Even though Lucas Till's MacGyver was recently hit with some of the lowest viewership data and demo ratings of its five seasons so far, the CBS drama is still a pretty successful Friday night entry by any definition. No doubt CBS execs are hoping for a similar brand of success when it comes to the ongoing court case surrounding the MacGyver lawsuit that was filed back in 2018. The network's confidence definitely showed in its most recent filing, in which the defendants clapped back against the plaintiffs' views on spinoffs and reboots.
The original lawsuit, filed by Hanzer Holdings and Arlita Inc., essentially states that that plaintiffs are owed money from the most recent MacGyver TV series, which debuted in 2016. According to the dual plaintiffs, they are entitled to reimbursement payments due to a deal made for the original series with Major Talent Agency, which was the packaging entity responsible for the original Richard Dean Anderson series, which aired from 1985-1992. According to Deadline, the lawsuit states that a commission agreement within the original pact covered additional projects that were produced in connection to the original project's agreement.
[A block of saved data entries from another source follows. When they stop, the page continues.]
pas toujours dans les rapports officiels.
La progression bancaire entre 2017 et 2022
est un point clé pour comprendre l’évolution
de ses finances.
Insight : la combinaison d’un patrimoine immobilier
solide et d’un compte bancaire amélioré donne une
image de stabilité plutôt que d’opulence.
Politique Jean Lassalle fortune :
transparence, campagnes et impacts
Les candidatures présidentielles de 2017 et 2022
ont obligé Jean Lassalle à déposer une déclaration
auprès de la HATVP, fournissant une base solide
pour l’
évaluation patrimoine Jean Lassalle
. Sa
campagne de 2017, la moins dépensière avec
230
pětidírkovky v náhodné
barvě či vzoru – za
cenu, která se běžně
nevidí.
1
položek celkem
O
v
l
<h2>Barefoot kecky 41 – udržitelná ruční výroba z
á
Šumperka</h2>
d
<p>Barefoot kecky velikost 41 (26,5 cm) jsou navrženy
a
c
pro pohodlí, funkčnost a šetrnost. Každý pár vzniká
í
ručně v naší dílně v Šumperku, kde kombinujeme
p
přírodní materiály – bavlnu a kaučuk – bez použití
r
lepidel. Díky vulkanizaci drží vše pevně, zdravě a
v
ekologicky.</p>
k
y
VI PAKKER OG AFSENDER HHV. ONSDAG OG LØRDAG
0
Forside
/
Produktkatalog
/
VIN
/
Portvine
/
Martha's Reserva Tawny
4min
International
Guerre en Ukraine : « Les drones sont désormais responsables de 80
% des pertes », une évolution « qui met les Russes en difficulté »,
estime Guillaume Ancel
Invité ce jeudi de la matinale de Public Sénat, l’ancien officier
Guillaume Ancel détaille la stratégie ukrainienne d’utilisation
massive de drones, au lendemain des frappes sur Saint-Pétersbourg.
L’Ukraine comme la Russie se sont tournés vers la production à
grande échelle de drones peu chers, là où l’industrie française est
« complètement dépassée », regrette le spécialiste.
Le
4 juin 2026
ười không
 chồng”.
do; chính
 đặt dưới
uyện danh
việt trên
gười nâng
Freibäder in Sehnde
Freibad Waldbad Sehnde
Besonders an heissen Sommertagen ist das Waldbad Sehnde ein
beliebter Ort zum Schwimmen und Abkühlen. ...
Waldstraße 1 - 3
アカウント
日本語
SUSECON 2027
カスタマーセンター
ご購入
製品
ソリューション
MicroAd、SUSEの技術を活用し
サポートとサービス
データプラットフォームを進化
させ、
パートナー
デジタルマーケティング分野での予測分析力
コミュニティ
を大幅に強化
To put it more plainly, Hanzer Holdings and Arlita Inc. are pushing the assertion that CBS' current MacGyver series is indeed a spinoff series, thus tethering it to the original series and the agreement with CBS Studios (then Paramount Television). The lawsuit claims that whenever the network first announced the new MacGyver, the project was dubbed at the time as a "reboot," a "remake" and a "spinoff" by CBS and others. Further, the suit argues that Lucas Till's take on MacGyver is indeed a spinoff, which is where the network is planting its semantical feet down.
Here's a particularly strong section of the lawsuit that hones in on why CBS' legal team views Hanser and Arlita's lawsuit as deficient.
Most fundamentally, their contract claims fail because neither CBS Studios nor its predecessor in interest, Paramount, has ever had any contractual relationship with either plaintiff. Paramount/CBS never had any contractual relationship with Hanzer Holdings, and never even heard of plaintiff Arlita, Inc. until it filed this lawsuit. Second, even assuming arguendo that such a contractual relationship existed (it never did), they premise their entire case on an allegation that the 2016 MacGyver remake is somehow a ‘spinoff’ under a written contract which does not even apply to remakes. Odder still, Plaintiffs were unable to state in deposition which version of the agreement they claim applies here and, to this very minute, they do not know. Finally, even assuming a contractual relationship which would apply to the Remake, Plaintiffs admittedly were and are unable to perform, making it impossible for them to meet an essential element of their claim performance. Plaintiffs have resisted discovery at every turn for a very simple reason – their allegations are belied by the evidence.
The language used there is far more technical than what normally precedes a mic drop, but that's still what the vibe was from the motion that CBS filed. Granted, just because those claims were made in a legal doc doesn't mean they'll be considered 100% accurate by a judge and/or jury, if it comes to that. At this point, the trial date is set for June 7, so there's not much time left for both parties to come to some for of agreement/settlement before things get a lot more expensive in the courtroom.
It certainly seems like a strange argument to say that the 2016 version of MacGyver is a spinoff of the original series when Lucas Till is playing the exact same character that Richard Dean Anderson portrayed in the original drama. There were some early talks about Anderson having some role in the reboot as a spiritual passing of the torch, but presumably not in a way that made it seem like the original series was canonical to the new MacGyver's fictional universe. That said, there are projects out there such as Peacock's upcoming Battlestar Galactica return that are noted to be remakes that still tie into the original lore, so I guess few things are so simple in the entertainment industry.
Between the lawsuit's filing back in 2018 and now, MacGyver went through another controversial situation regarding its creator and former showrunner Peter Lenkov, who was fired in July 2020 over allegations about abusive behind-the-scenes behavior in regards to the cast and crew. (Lucas Till was particularly affected by Lenkov's actions over the years.) And that's not to mention the variety of other behavioral issues that have plagued the network and its execs in recent years
Given how long it usually takes for legal motions to be formed and filed, we might not hear anything else about this case before the trial date arrives. But until then, don't forget to peep out new episodes of MacGyver every Friday night on CBS at 8:00 p.m. ET.